Interesting, thanks! Having to be accountable for all that cash was always a pain in the ass. Between CERP, FOO 10, FOO 22, special projects, and money for snitches, it was amazing I found any time to do my real job. Every account needed a seperate safe and seperate paperwork and forms for each transaction requiring four signatures. EFT would have been so much easier.
I knew you were with the military, you guys were always dishing out bags of Benjamins
Last year we had two staff who we’re pretty sure arranged a fake car jacking to steal $100k and we just completed an audit of a project a few years ago in which people were running around the country with bags of money, let’s just say there were significant audit findings.
From now on, we try to minimize home much cash we dish out.
You’d think by this point we’d get a punch card allowing us to kill every tenth civilian for free.
You’d think, that being a member of this board for seven years now, you’d try to keep a reply in General Question on topic. No warning, but try to stifle yourself.
This is my experience, governor’s office and all. The Public Affairs Officer (PAO) or their rep meet the father at the home or office of the governor or sheikh or whomever and hands the father cash while apologizing profusely.
I remember one vehicle that got too close to our convey and the soldier did what he was supposed to do. It was completely legal (as far as laws of war go), but he ended up killing someone’s innocent daughter.
The soldier came to the blood-money meeting, at the family’s request, and the family understood completely that it was an unfortunate accident. They forgave the soldier, cried a lot, and went on with their lives. I remember the soldier being physically ill over what he’d done, even though he was supposed to do it, and that meeting was very cathartic for him.

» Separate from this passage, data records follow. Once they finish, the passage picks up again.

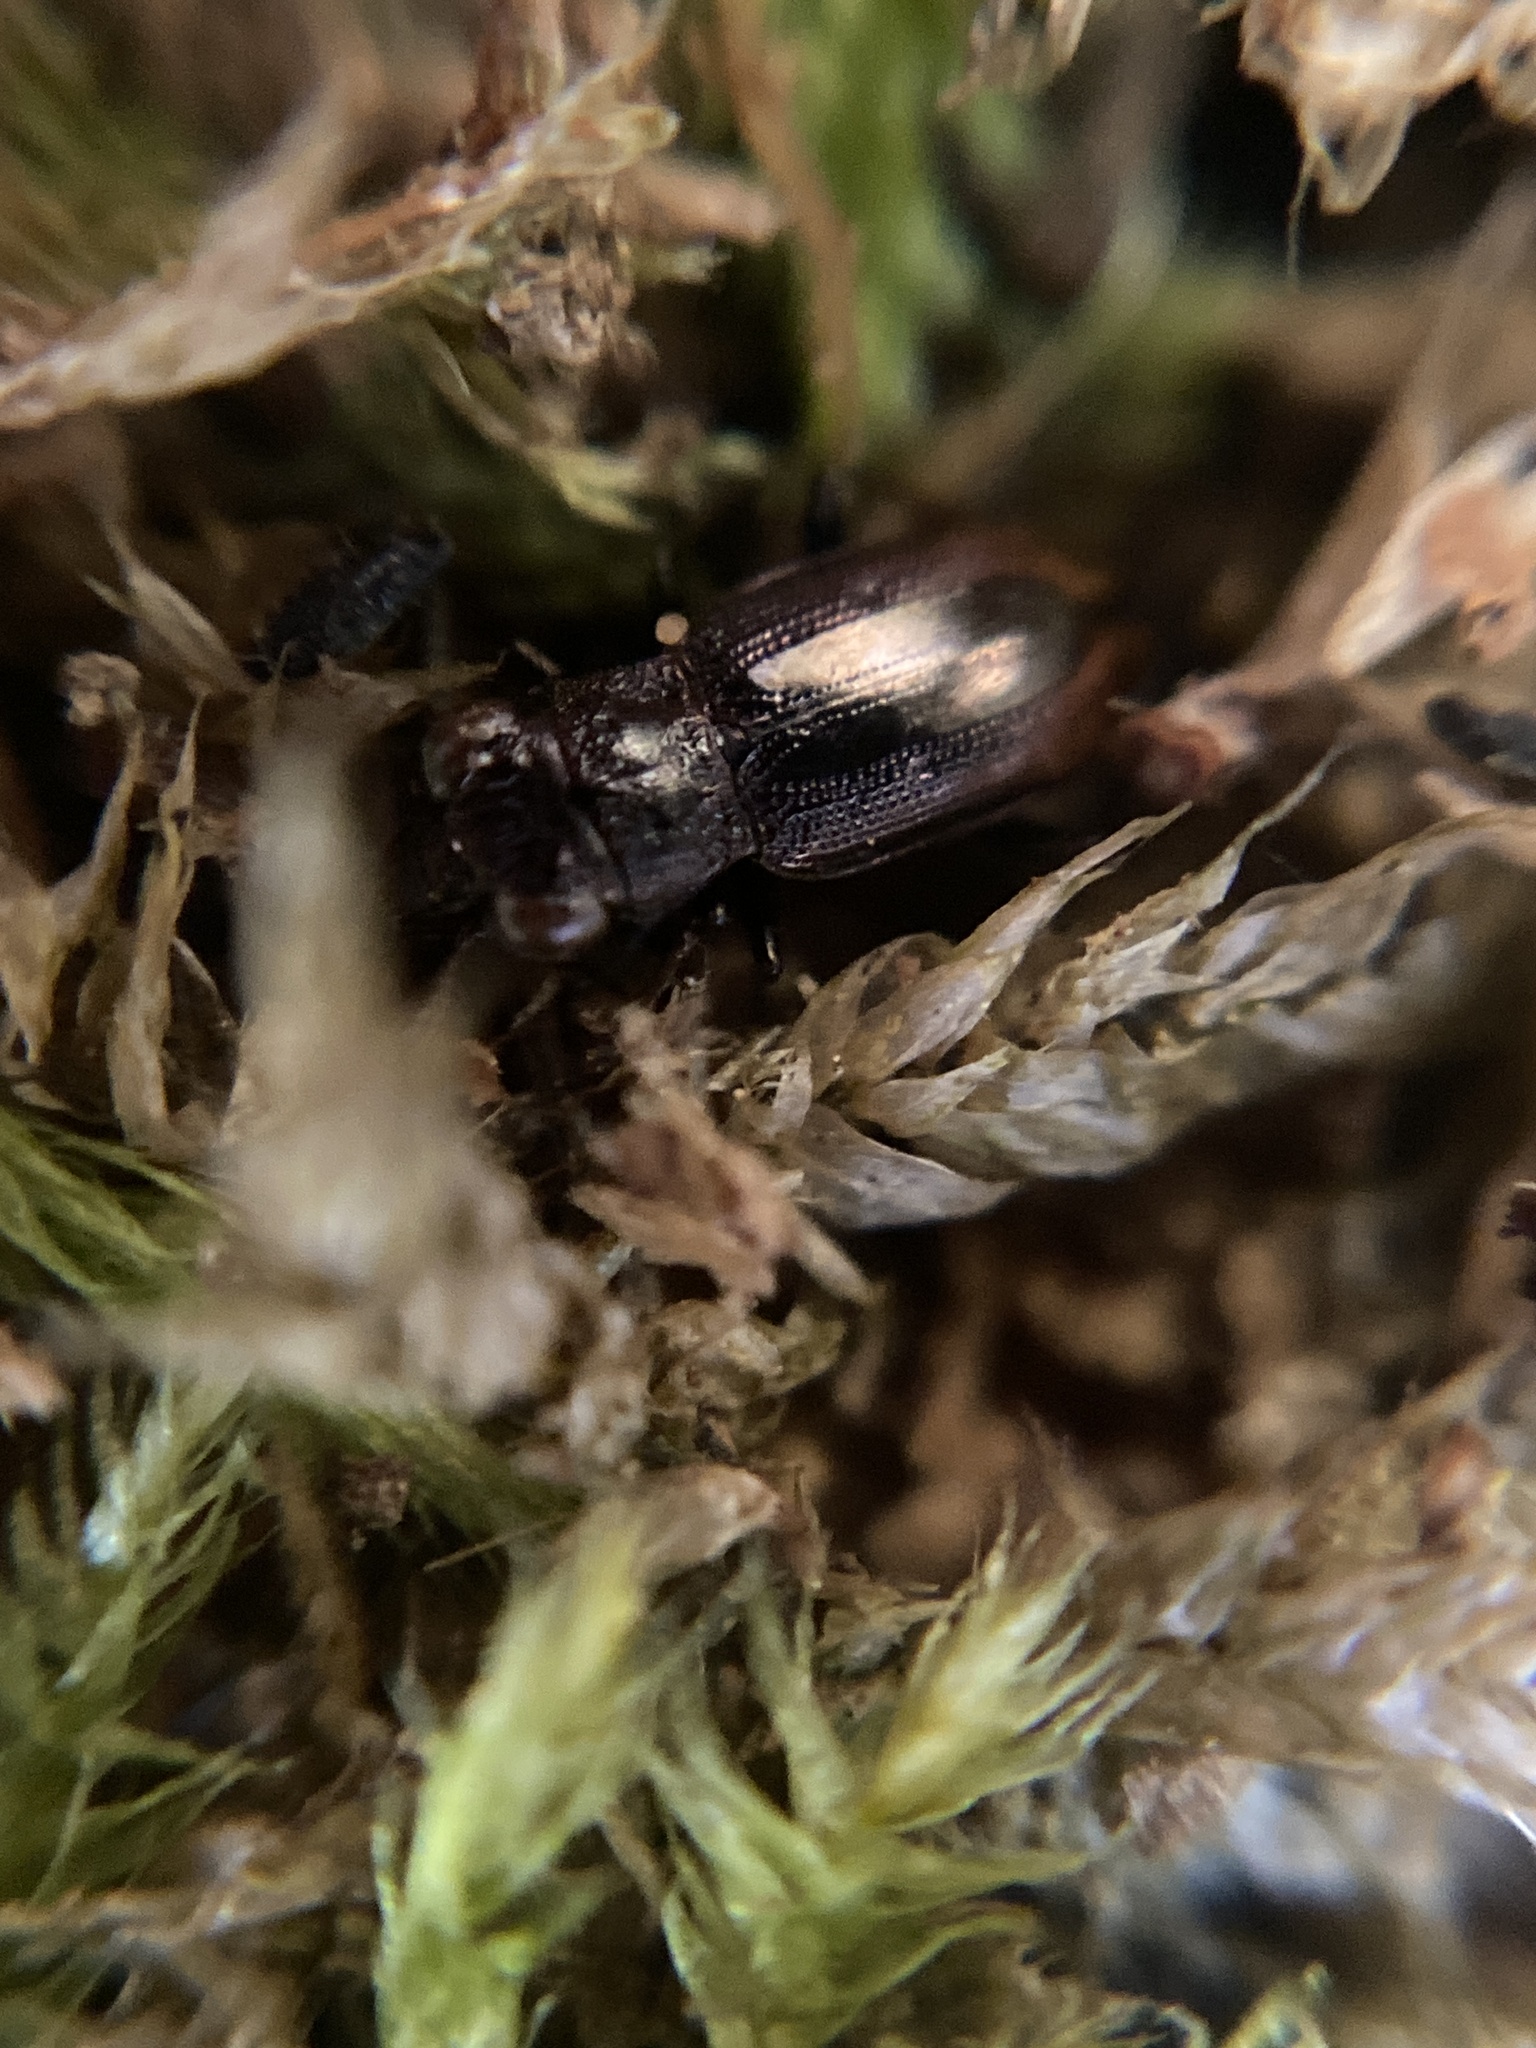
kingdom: Animalia
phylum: Arthropoda
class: Insecta
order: Coleoptera
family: Carabidae
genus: Notiophilus
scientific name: Notiophilus biguttatus
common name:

Thank you all for the replies. Very interesting stuff.
From my inbox last week:
THE DOUBLE STANDARD SHOWS UP AGAIN!!!After reading the headlines about the US soldier who shot up Afghanistan civilians, I couldn’t help noticing an irony. There is all this clamor to try this guy quickly and execute him, never mind his having suffered a traumatic brain injury. Yet this Major Hasan, who shot up Fort Hood while screaming Allah akbar, still hasn’t stood trial, and they are still debating whether he was insane, even with the clear evidence regarding his motive: slay as many infidels as possible.So we have a guy in a war zone who cracks, and he must be executed immediately. But this Muslim psychiatrist who was stateside in a nice safe office all day murders 13, wounds 29 of our own guys, and they try to argue the poor lad suffered post-traumatic stress syndrome, from listening to real soldiers who had actual battle experience. Two and a half years later, they still haven’t tried the murderous bastard.
This has little to do with the topic at hand. Try to stay on topic. No warning.